→ **EXERCISE DESCRIPTION**: Copy the text line for line, from the beginning of the items through the line that contains "arbejde med medarbejderne og virksomheden.", with both of those lines included.

━━ RECORD SET ━━

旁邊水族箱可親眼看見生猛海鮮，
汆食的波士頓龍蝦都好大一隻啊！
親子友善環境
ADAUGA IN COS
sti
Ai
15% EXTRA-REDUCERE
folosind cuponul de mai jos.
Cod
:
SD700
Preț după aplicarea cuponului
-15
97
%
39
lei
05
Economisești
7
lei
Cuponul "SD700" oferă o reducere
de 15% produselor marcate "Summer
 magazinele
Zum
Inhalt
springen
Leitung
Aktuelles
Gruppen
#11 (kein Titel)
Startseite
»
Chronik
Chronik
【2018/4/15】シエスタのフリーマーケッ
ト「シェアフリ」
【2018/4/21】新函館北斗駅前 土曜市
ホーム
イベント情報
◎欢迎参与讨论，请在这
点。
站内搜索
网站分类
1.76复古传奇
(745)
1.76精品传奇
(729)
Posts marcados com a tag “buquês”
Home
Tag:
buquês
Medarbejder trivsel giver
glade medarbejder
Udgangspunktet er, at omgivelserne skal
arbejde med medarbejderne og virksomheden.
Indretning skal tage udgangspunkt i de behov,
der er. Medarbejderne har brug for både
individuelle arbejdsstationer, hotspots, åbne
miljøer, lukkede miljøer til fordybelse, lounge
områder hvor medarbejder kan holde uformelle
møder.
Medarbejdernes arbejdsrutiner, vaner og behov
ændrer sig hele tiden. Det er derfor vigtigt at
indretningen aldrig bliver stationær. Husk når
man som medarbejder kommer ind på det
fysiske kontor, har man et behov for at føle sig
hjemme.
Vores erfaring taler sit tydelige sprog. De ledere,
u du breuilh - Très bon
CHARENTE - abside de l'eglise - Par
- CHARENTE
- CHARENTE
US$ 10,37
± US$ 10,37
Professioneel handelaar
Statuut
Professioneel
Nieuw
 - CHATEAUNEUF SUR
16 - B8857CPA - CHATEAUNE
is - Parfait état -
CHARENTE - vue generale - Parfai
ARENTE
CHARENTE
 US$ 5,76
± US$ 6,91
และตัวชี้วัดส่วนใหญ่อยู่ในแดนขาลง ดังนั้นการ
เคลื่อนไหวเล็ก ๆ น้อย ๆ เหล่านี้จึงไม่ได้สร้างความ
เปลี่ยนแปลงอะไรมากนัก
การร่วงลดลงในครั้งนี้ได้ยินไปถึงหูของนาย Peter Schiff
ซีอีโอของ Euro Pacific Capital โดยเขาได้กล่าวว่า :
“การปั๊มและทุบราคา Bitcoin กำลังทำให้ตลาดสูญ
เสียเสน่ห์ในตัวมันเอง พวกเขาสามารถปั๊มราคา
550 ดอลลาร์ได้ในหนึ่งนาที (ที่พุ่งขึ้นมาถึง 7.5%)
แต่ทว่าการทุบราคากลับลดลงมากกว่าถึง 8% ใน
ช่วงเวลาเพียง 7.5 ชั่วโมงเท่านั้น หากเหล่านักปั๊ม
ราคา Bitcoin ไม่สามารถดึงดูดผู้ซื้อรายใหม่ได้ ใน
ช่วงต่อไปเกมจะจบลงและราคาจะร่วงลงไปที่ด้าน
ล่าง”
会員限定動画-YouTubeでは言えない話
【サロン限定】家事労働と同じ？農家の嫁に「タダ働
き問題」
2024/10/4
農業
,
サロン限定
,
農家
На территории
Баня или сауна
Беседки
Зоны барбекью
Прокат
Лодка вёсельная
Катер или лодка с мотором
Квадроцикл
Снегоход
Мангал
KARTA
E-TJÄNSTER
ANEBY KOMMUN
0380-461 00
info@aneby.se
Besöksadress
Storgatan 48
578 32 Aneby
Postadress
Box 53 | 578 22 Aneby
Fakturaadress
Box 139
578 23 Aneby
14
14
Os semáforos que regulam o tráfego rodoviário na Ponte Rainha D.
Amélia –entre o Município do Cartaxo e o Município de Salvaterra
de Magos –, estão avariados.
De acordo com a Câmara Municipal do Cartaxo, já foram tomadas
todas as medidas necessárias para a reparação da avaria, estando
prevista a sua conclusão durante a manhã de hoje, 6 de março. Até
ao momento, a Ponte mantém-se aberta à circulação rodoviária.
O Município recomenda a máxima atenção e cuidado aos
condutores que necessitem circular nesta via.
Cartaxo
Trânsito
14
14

━━━

→ **OUTPUT**:
旁邊水族箱可親眼看見生猛海鮮，
汆食的波士頓龍蝦都好大一隻啊！
親子友善環境
ADAUGA IN COS
sti
Ai
15% EXTRA-REDUCERE
folosind cuponul de mai jos.
Cod
:
SD700
Preț după aplicarea cuponului
-15
97
%
39
lei
05
Economisești
7
lei
Cuponul "SD700" oferă o reducere
de 15% produselor marcate "Summer
 magazinele
Zum
Inhalt
springen
Leitung
Aktuelles
Gruppen
#11 (kein Titel)
Startseite
»
Chronik
Chronik
【2018/4/15】シエスタのフリーマーケッ
ト「シェアフリ」
【2018/4/21】新函館北斗駅前 土曜市
ホーム
イベント情報
◎欢迎参与讨论，请在这
点。
站内搜索
网站分类
1.76复古传奇
(745)
1.76精品传奇
(729)
Posts marcados com a tag “buquês”
Home
Tag:
buquês
Medarbejder trivsel giver
glade medarbejder
Udgangspunktet er, at omgivelserne skal
arbejde med medarbejderne og virksomheden.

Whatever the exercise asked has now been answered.